Cuando preparo una celebración siempre se me olvida el sentimiento tras la anterior. Supongo que por suerte, porque si no sólo hubiera hecho la primera en mi vida. El caso es que uno se esfuerza en comprar comida y bebida suficientes, en limpiar y arreglar la casa, incluso en hacer cosas que llevaban pendientes largo tiempo. También uno invita alegremente a los invitados, suponiendo que su talante estará en consonancia con el tuyo. Uno se pregunta si el tiempo acompañará, y lo mira en internet como si estuviera en su mano cambiar algo.
Luego, durante la celebración, puede ocurrir algún hecho que te amargue la jornada (una impertinencia, una pelea, una decepción) o puede incluso que todo trascurra más o menos normal. Pero incluso en este último caso, cuando todos los invitados se han ido a casa y uno ha recogido los restos, surge una sensación de derrota y pienso que más hubiera valido no ceder al tributo social y ver una película en la televisión con una botella de Ribera del Duero al lado. Cuando el invitado soy yo, el sentimiento es el mismo, aunque sea una de esas pocas veces en que me lo he pasado bien en la fiesta.Un gran esfuerzo para un rato efímero, para unos cuantos lucimientos y otras tantas incomodidades.
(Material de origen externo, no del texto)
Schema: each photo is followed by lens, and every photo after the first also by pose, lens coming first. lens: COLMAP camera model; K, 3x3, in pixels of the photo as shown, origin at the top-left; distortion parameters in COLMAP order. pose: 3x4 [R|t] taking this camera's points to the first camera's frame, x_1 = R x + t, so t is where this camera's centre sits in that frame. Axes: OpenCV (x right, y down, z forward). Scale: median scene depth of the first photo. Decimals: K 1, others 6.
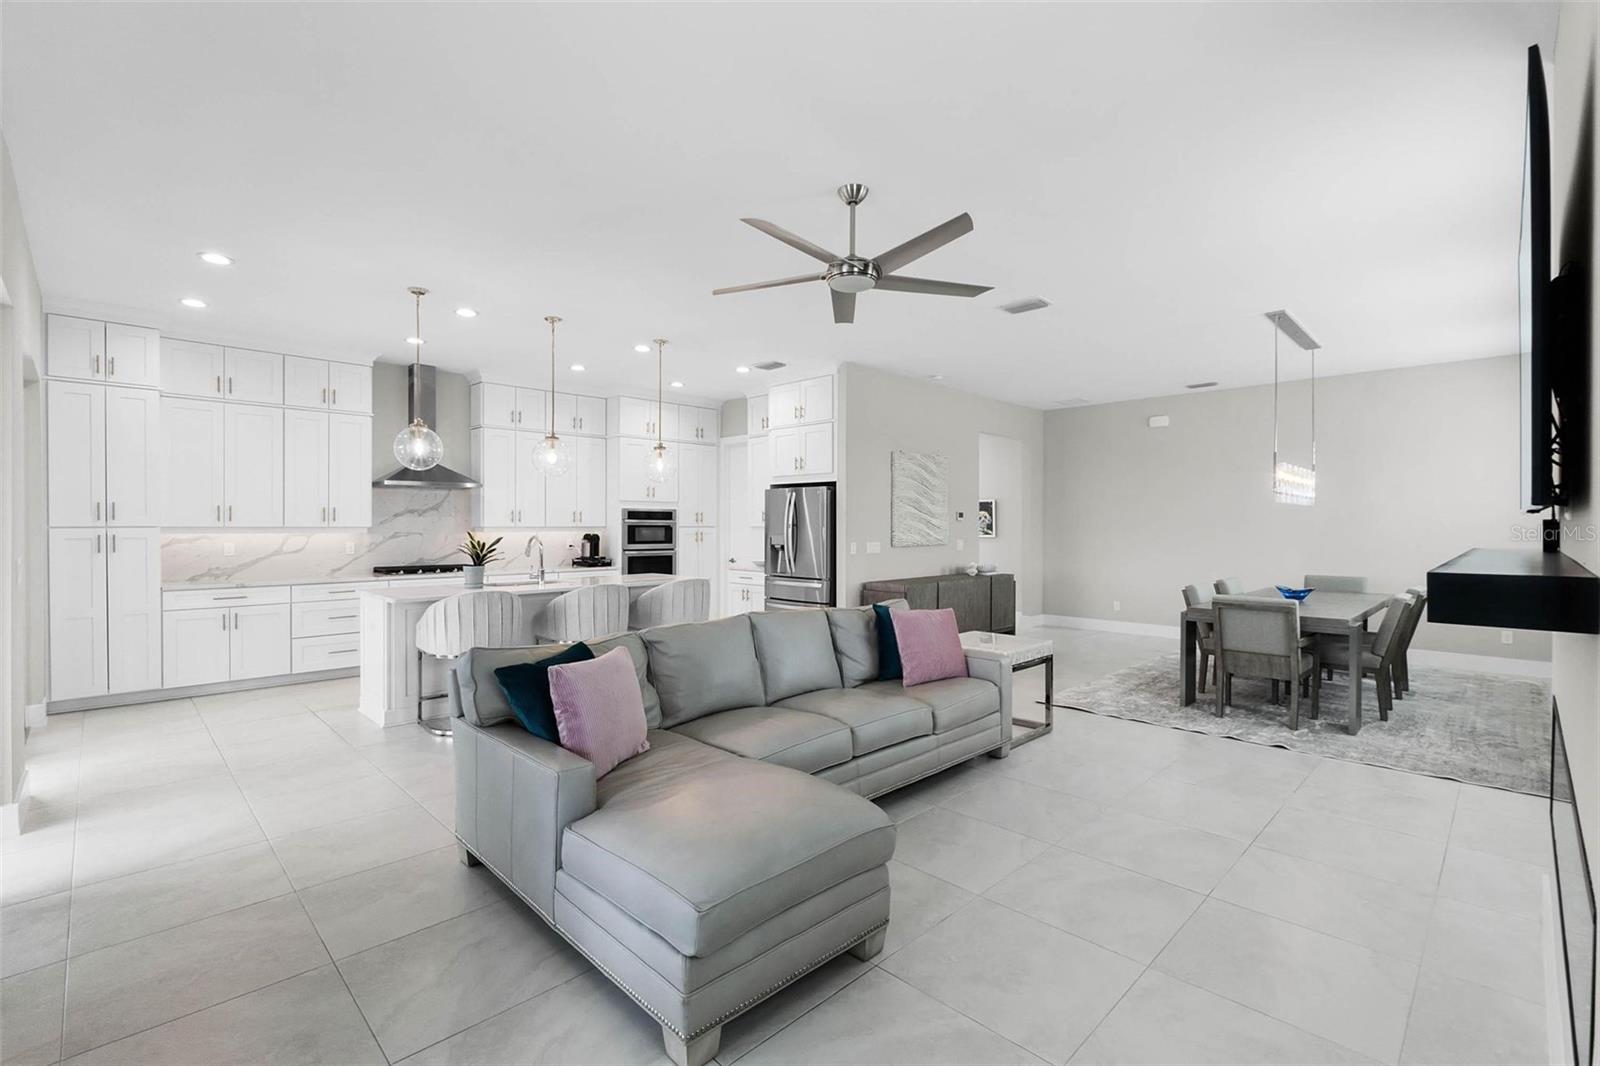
lens RADIAL K [[725.0, 0, 800.7], [0, 725.0, 524.8], [0, 0, 1]] dist [0.003629, -0.002510]
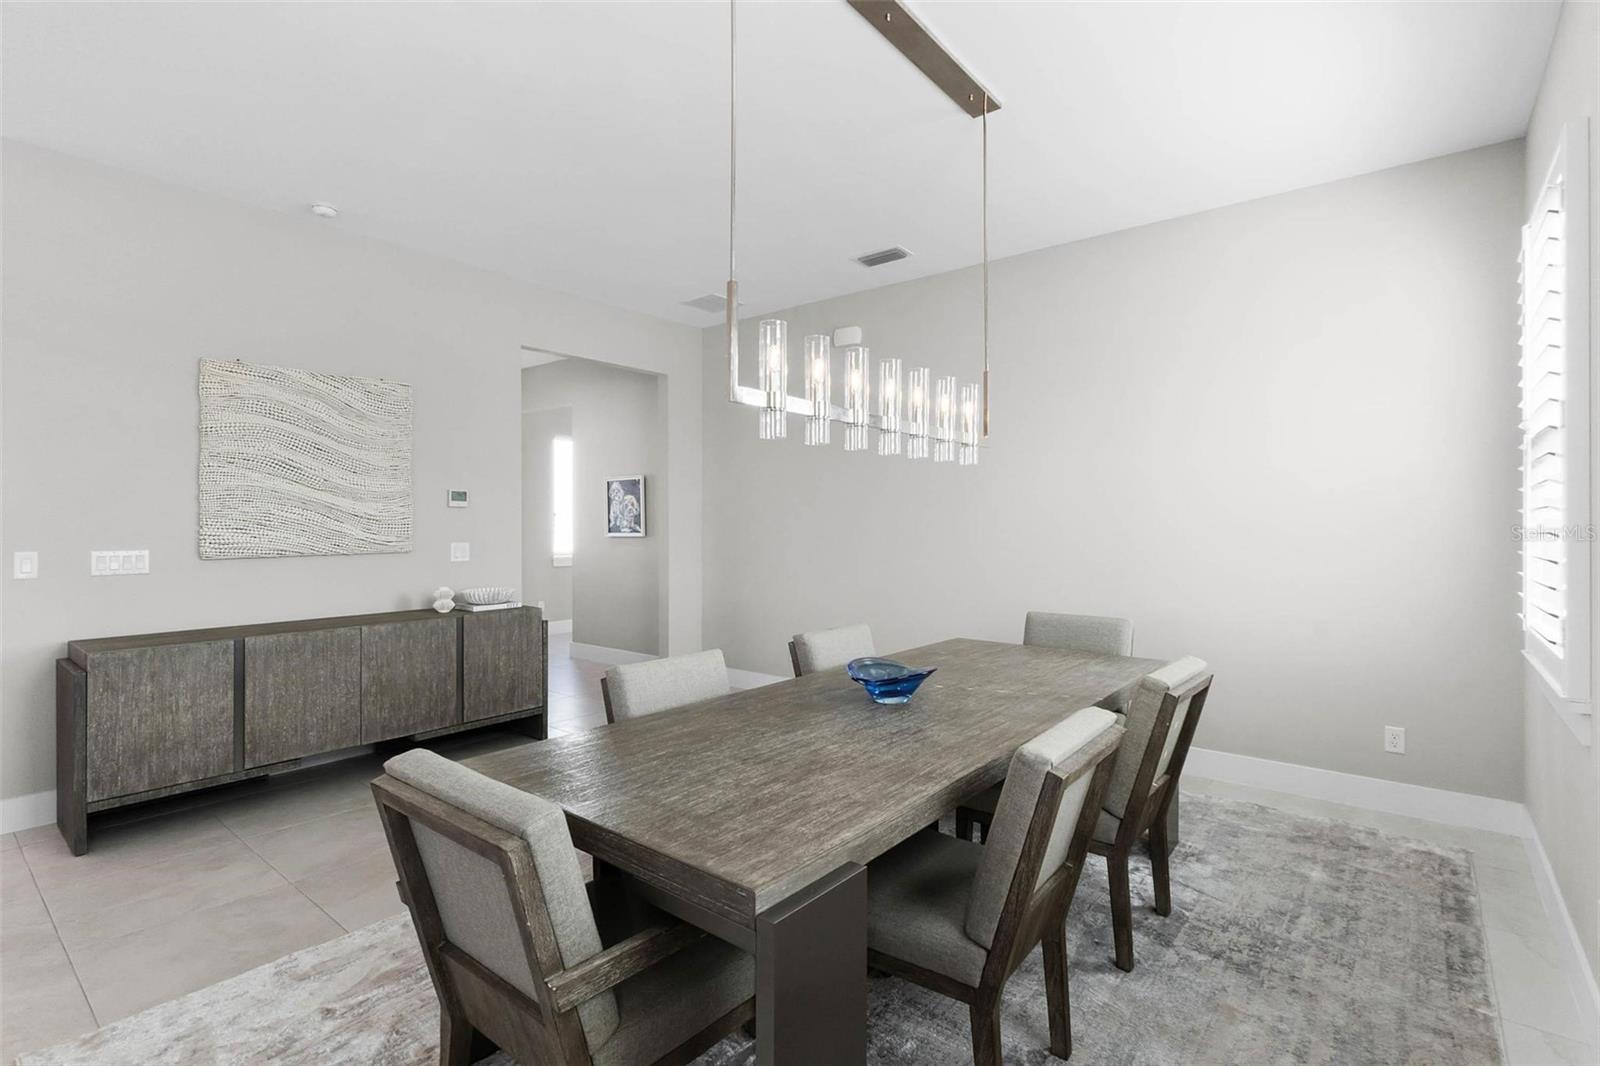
lens RADIAL K [[761.9, 0, 798.8], [0, 761.9, 518.2], [0, 0, 1]] dist [-0.005470, -0.000487]
pose [[0.995910, -0.002855, 0.090301, 0.488767], [0.003162, 0.999990, -0.003262, 0.006339], [-0.090291, 0.003534, 0.995909, 0.487217]]
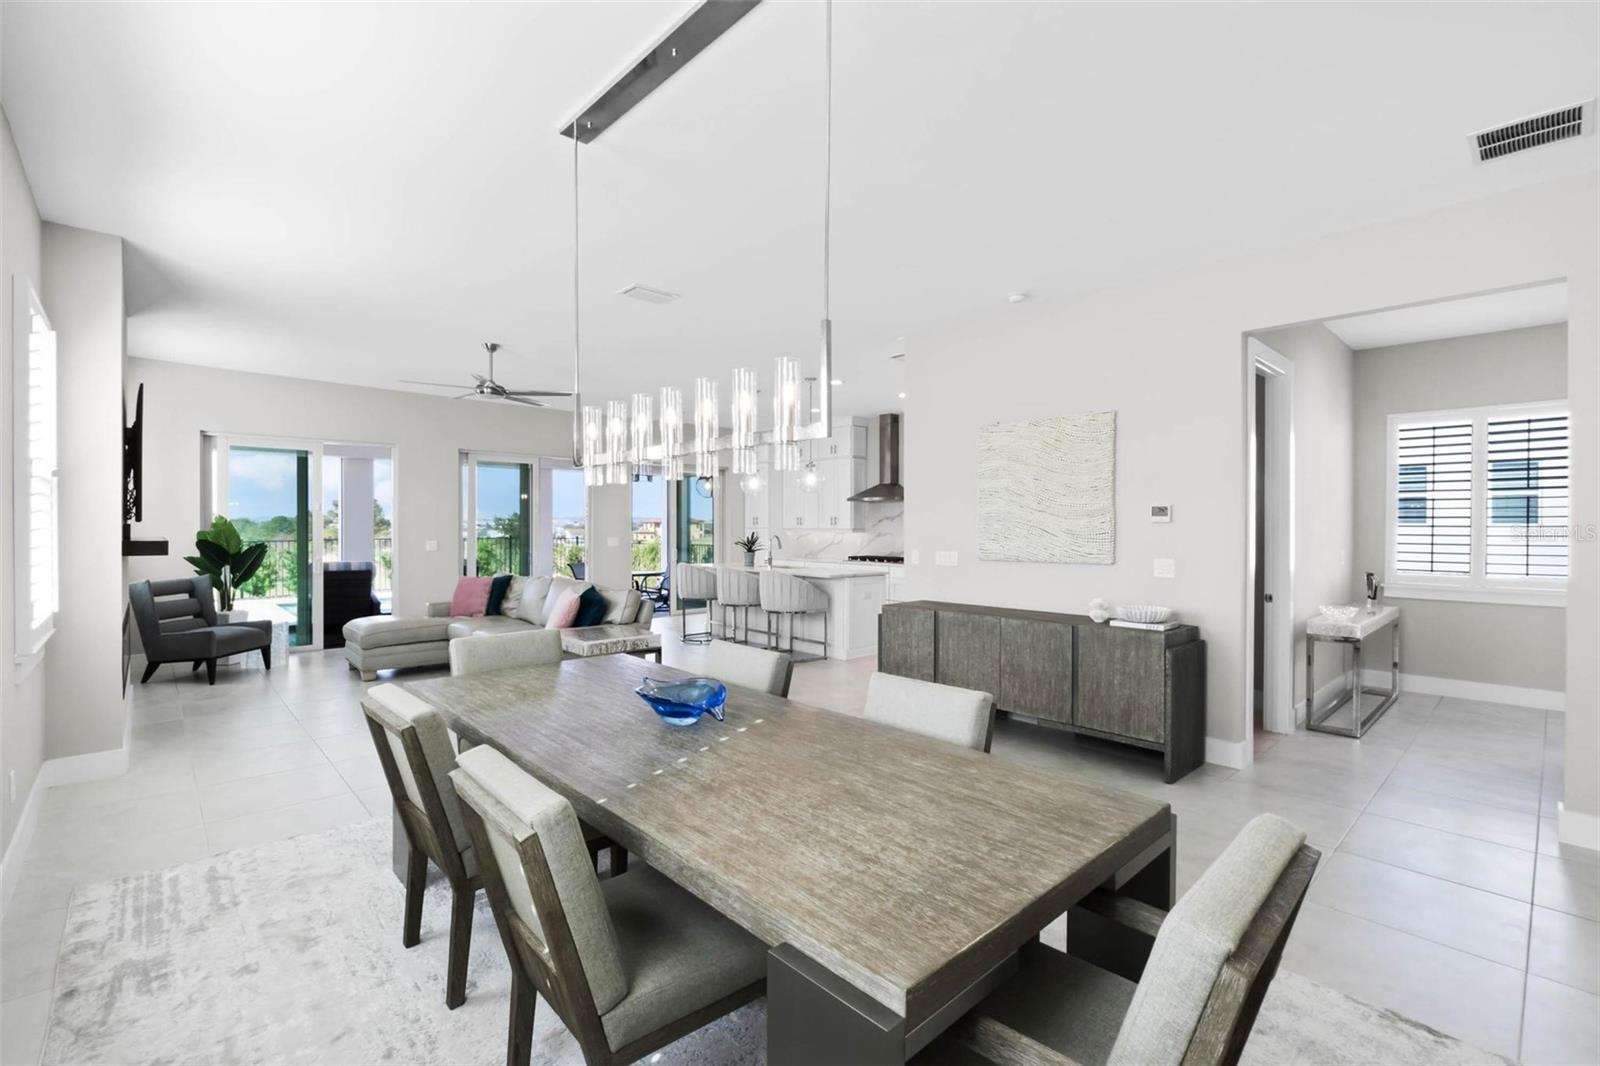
lens RADIAL K [[725.0, 0, 803.6], [0, 725.0, 539.0], [0, 0, 1]] dist [0.003629, -0.002510]
pose [[-0.048283, 0.018060, -0.998670, 0.886266], [-0.001678, 0.999834, 0.018162, -0.003052], [0.998832, 0.002553, -0.048245, 0.892497]]
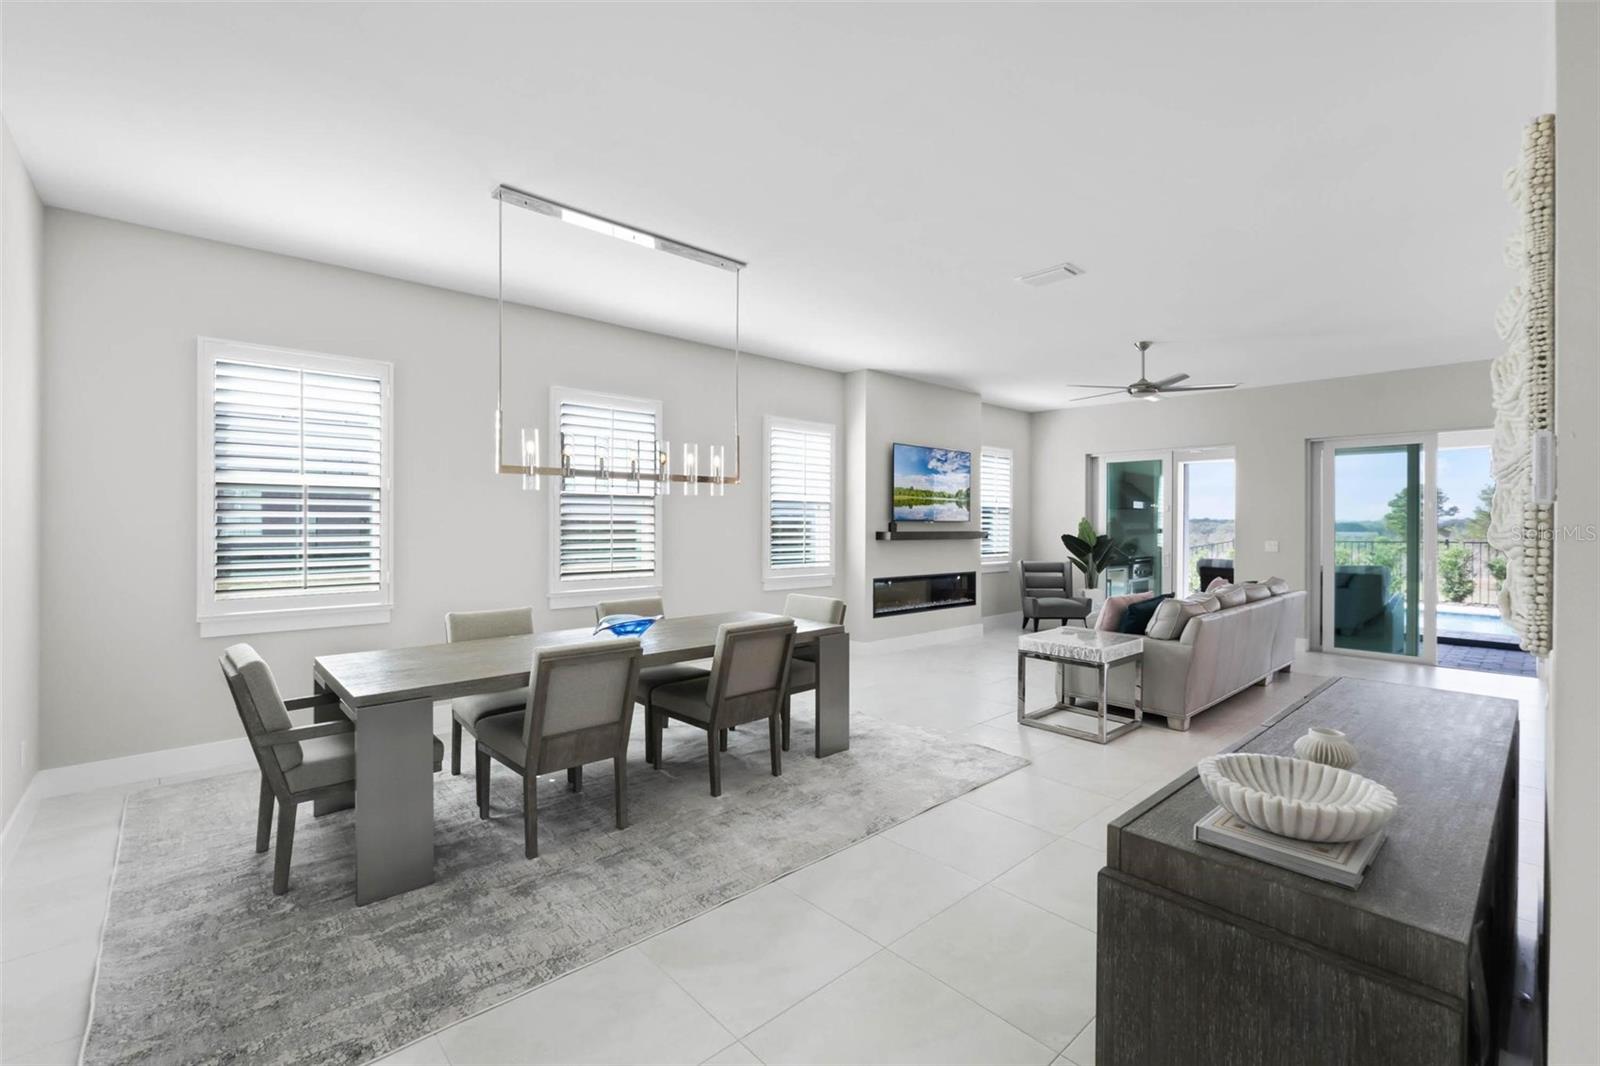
lens RADIAL K [[700.9, 0, 793.7], [0, 700.9, 531.7], [0, 0, 1]] dist [-0.007910, -0.000060]
pose [[-0.997805, -0.004972, 0.066034, 0.397127], [-0.004174, 0.999917, 0.012207, -0.002744], [-0.066089, 0.011904, -0.997743, 1.334521]]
Y aquí entra en escena el gallo que canta: hay un tipo de personas que se lo pasan bien durante y después de la fiesta. Pero sólo son un tipo de personas, la mayoría (no hay tantos gallos que canten) no, aunque lo ignoren o lo disimulen. Cuando se aburran en una fiesta (sucederá en la próxima) no cedan al entorno y empecínense en observar a los demás como si fueran sujetos desconocidos sin relación con usted. Verá como tengo razón. Si no fuera así, yo sería una persona rara, y eso sí que no.